だが、一週間ほどの時間が経過したある日、孫の誕生日だから鶏の肉を買いたいと言った近所のおばあさんに付き添って市場に行くと、ランは顔見知りの商人にそう声をかけられたのだ。
聞いたランは怪訝な顔でその話を断った。
白く白くさらした麻よりも白いランの上っ張りの正体を聞いた商人達は、皆声をそろえて、貧乏な山奥の貧乏人の上っ張りで、びた一文にもなるか怪しいと言っていたのだから。
そのため、今そういう話を持ちかけられても、ランからすると意味のわからないお願いだった。

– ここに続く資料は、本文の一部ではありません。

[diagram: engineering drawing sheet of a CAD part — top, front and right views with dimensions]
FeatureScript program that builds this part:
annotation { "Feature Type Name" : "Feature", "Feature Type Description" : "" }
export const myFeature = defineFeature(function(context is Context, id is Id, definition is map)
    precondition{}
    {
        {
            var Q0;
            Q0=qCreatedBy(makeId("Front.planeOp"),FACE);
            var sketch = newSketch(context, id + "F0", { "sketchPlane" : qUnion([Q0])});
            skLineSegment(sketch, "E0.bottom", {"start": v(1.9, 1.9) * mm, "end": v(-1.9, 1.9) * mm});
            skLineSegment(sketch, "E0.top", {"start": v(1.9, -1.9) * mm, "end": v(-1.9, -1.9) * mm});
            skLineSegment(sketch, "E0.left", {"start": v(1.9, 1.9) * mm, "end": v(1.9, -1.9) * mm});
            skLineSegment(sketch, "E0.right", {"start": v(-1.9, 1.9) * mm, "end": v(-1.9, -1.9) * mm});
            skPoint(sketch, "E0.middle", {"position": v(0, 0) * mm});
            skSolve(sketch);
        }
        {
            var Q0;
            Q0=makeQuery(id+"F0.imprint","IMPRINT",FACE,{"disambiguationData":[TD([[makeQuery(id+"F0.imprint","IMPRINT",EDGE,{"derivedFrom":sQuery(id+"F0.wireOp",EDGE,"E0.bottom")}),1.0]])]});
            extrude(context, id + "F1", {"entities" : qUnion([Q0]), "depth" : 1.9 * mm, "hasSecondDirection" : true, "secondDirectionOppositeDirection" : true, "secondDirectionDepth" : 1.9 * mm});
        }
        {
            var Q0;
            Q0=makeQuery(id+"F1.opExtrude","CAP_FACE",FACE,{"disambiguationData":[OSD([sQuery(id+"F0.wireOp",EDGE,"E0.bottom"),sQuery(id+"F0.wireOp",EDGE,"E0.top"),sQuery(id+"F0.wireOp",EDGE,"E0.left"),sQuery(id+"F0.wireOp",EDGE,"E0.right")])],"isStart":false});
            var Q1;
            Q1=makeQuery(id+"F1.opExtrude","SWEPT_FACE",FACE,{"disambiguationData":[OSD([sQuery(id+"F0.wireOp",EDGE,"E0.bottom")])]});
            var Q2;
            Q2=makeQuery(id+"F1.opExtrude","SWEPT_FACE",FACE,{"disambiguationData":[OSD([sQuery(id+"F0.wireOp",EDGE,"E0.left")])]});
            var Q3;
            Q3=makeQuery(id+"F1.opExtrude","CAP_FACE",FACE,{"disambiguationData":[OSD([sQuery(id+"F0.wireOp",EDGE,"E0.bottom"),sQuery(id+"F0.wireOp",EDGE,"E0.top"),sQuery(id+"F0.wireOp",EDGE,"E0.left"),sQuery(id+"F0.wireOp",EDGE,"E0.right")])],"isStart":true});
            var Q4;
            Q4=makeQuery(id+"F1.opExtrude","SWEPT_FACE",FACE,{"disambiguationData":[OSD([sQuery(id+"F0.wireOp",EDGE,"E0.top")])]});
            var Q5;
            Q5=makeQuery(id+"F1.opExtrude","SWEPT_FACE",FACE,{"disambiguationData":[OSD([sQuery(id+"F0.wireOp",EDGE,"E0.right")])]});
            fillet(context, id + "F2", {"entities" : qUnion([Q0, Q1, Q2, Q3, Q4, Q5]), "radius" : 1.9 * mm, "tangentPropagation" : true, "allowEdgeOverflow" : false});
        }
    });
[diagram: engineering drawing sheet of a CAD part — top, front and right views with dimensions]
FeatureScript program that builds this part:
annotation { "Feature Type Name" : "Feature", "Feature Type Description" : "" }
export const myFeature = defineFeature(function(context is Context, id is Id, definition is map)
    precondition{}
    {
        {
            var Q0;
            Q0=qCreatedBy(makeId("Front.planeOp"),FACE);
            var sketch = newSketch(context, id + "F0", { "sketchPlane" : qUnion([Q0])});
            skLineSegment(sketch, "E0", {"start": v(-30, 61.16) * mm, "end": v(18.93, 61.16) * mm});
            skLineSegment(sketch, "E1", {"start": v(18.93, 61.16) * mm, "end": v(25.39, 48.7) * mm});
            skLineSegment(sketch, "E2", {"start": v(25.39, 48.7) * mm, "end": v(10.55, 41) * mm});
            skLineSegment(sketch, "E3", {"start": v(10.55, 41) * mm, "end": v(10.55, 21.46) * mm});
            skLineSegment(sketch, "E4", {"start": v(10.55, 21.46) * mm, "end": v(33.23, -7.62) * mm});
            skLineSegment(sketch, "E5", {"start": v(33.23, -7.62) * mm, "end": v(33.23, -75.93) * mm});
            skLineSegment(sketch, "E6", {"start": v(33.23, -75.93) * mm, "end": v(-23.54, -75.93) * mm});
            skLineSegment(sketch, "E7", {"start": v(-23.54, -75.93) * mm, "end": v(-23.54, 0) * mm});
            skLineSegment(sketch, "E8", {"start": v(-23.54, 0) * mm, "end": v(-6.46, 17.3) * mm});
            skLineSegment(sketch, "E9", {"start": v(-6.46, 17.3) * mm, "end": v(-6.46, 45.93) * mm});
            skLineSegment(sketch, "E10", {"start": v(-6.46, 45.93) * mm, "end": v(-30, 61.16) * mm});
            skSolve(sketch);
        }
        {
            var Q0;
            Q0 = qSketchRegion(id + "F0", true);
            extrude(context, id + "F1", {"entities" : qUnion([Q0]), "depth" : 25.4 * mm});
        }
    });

「……あの騒ぎを、蛮族の若い族長の側近が見たとか見てないとか。で、大刀の鋭い刃すら通さないその上っ張りが欲しいと言っているとかなんとか」
「えー、知らないって。これは私の上着で、これからも貧乏人の上着って事にしておいてよ」
「こっちも噂、噂、また聞きのまた聞きって感じで、正確な話が回ってこないんだよ。でも一応、知らせておく親切心があったんだよ。あんたにゃ山羊の恩がある」
「ふうん。まあ一応頭の片隅に置いておく。あ、おばあちゃん! その鶏よりもそっちの鶏の方が太ってる気がする!」
ランは顔見知りの商人との会話を切り上げて、鶏選びに熱心な近所のおばあさんの方に駆け寄っていったのだった。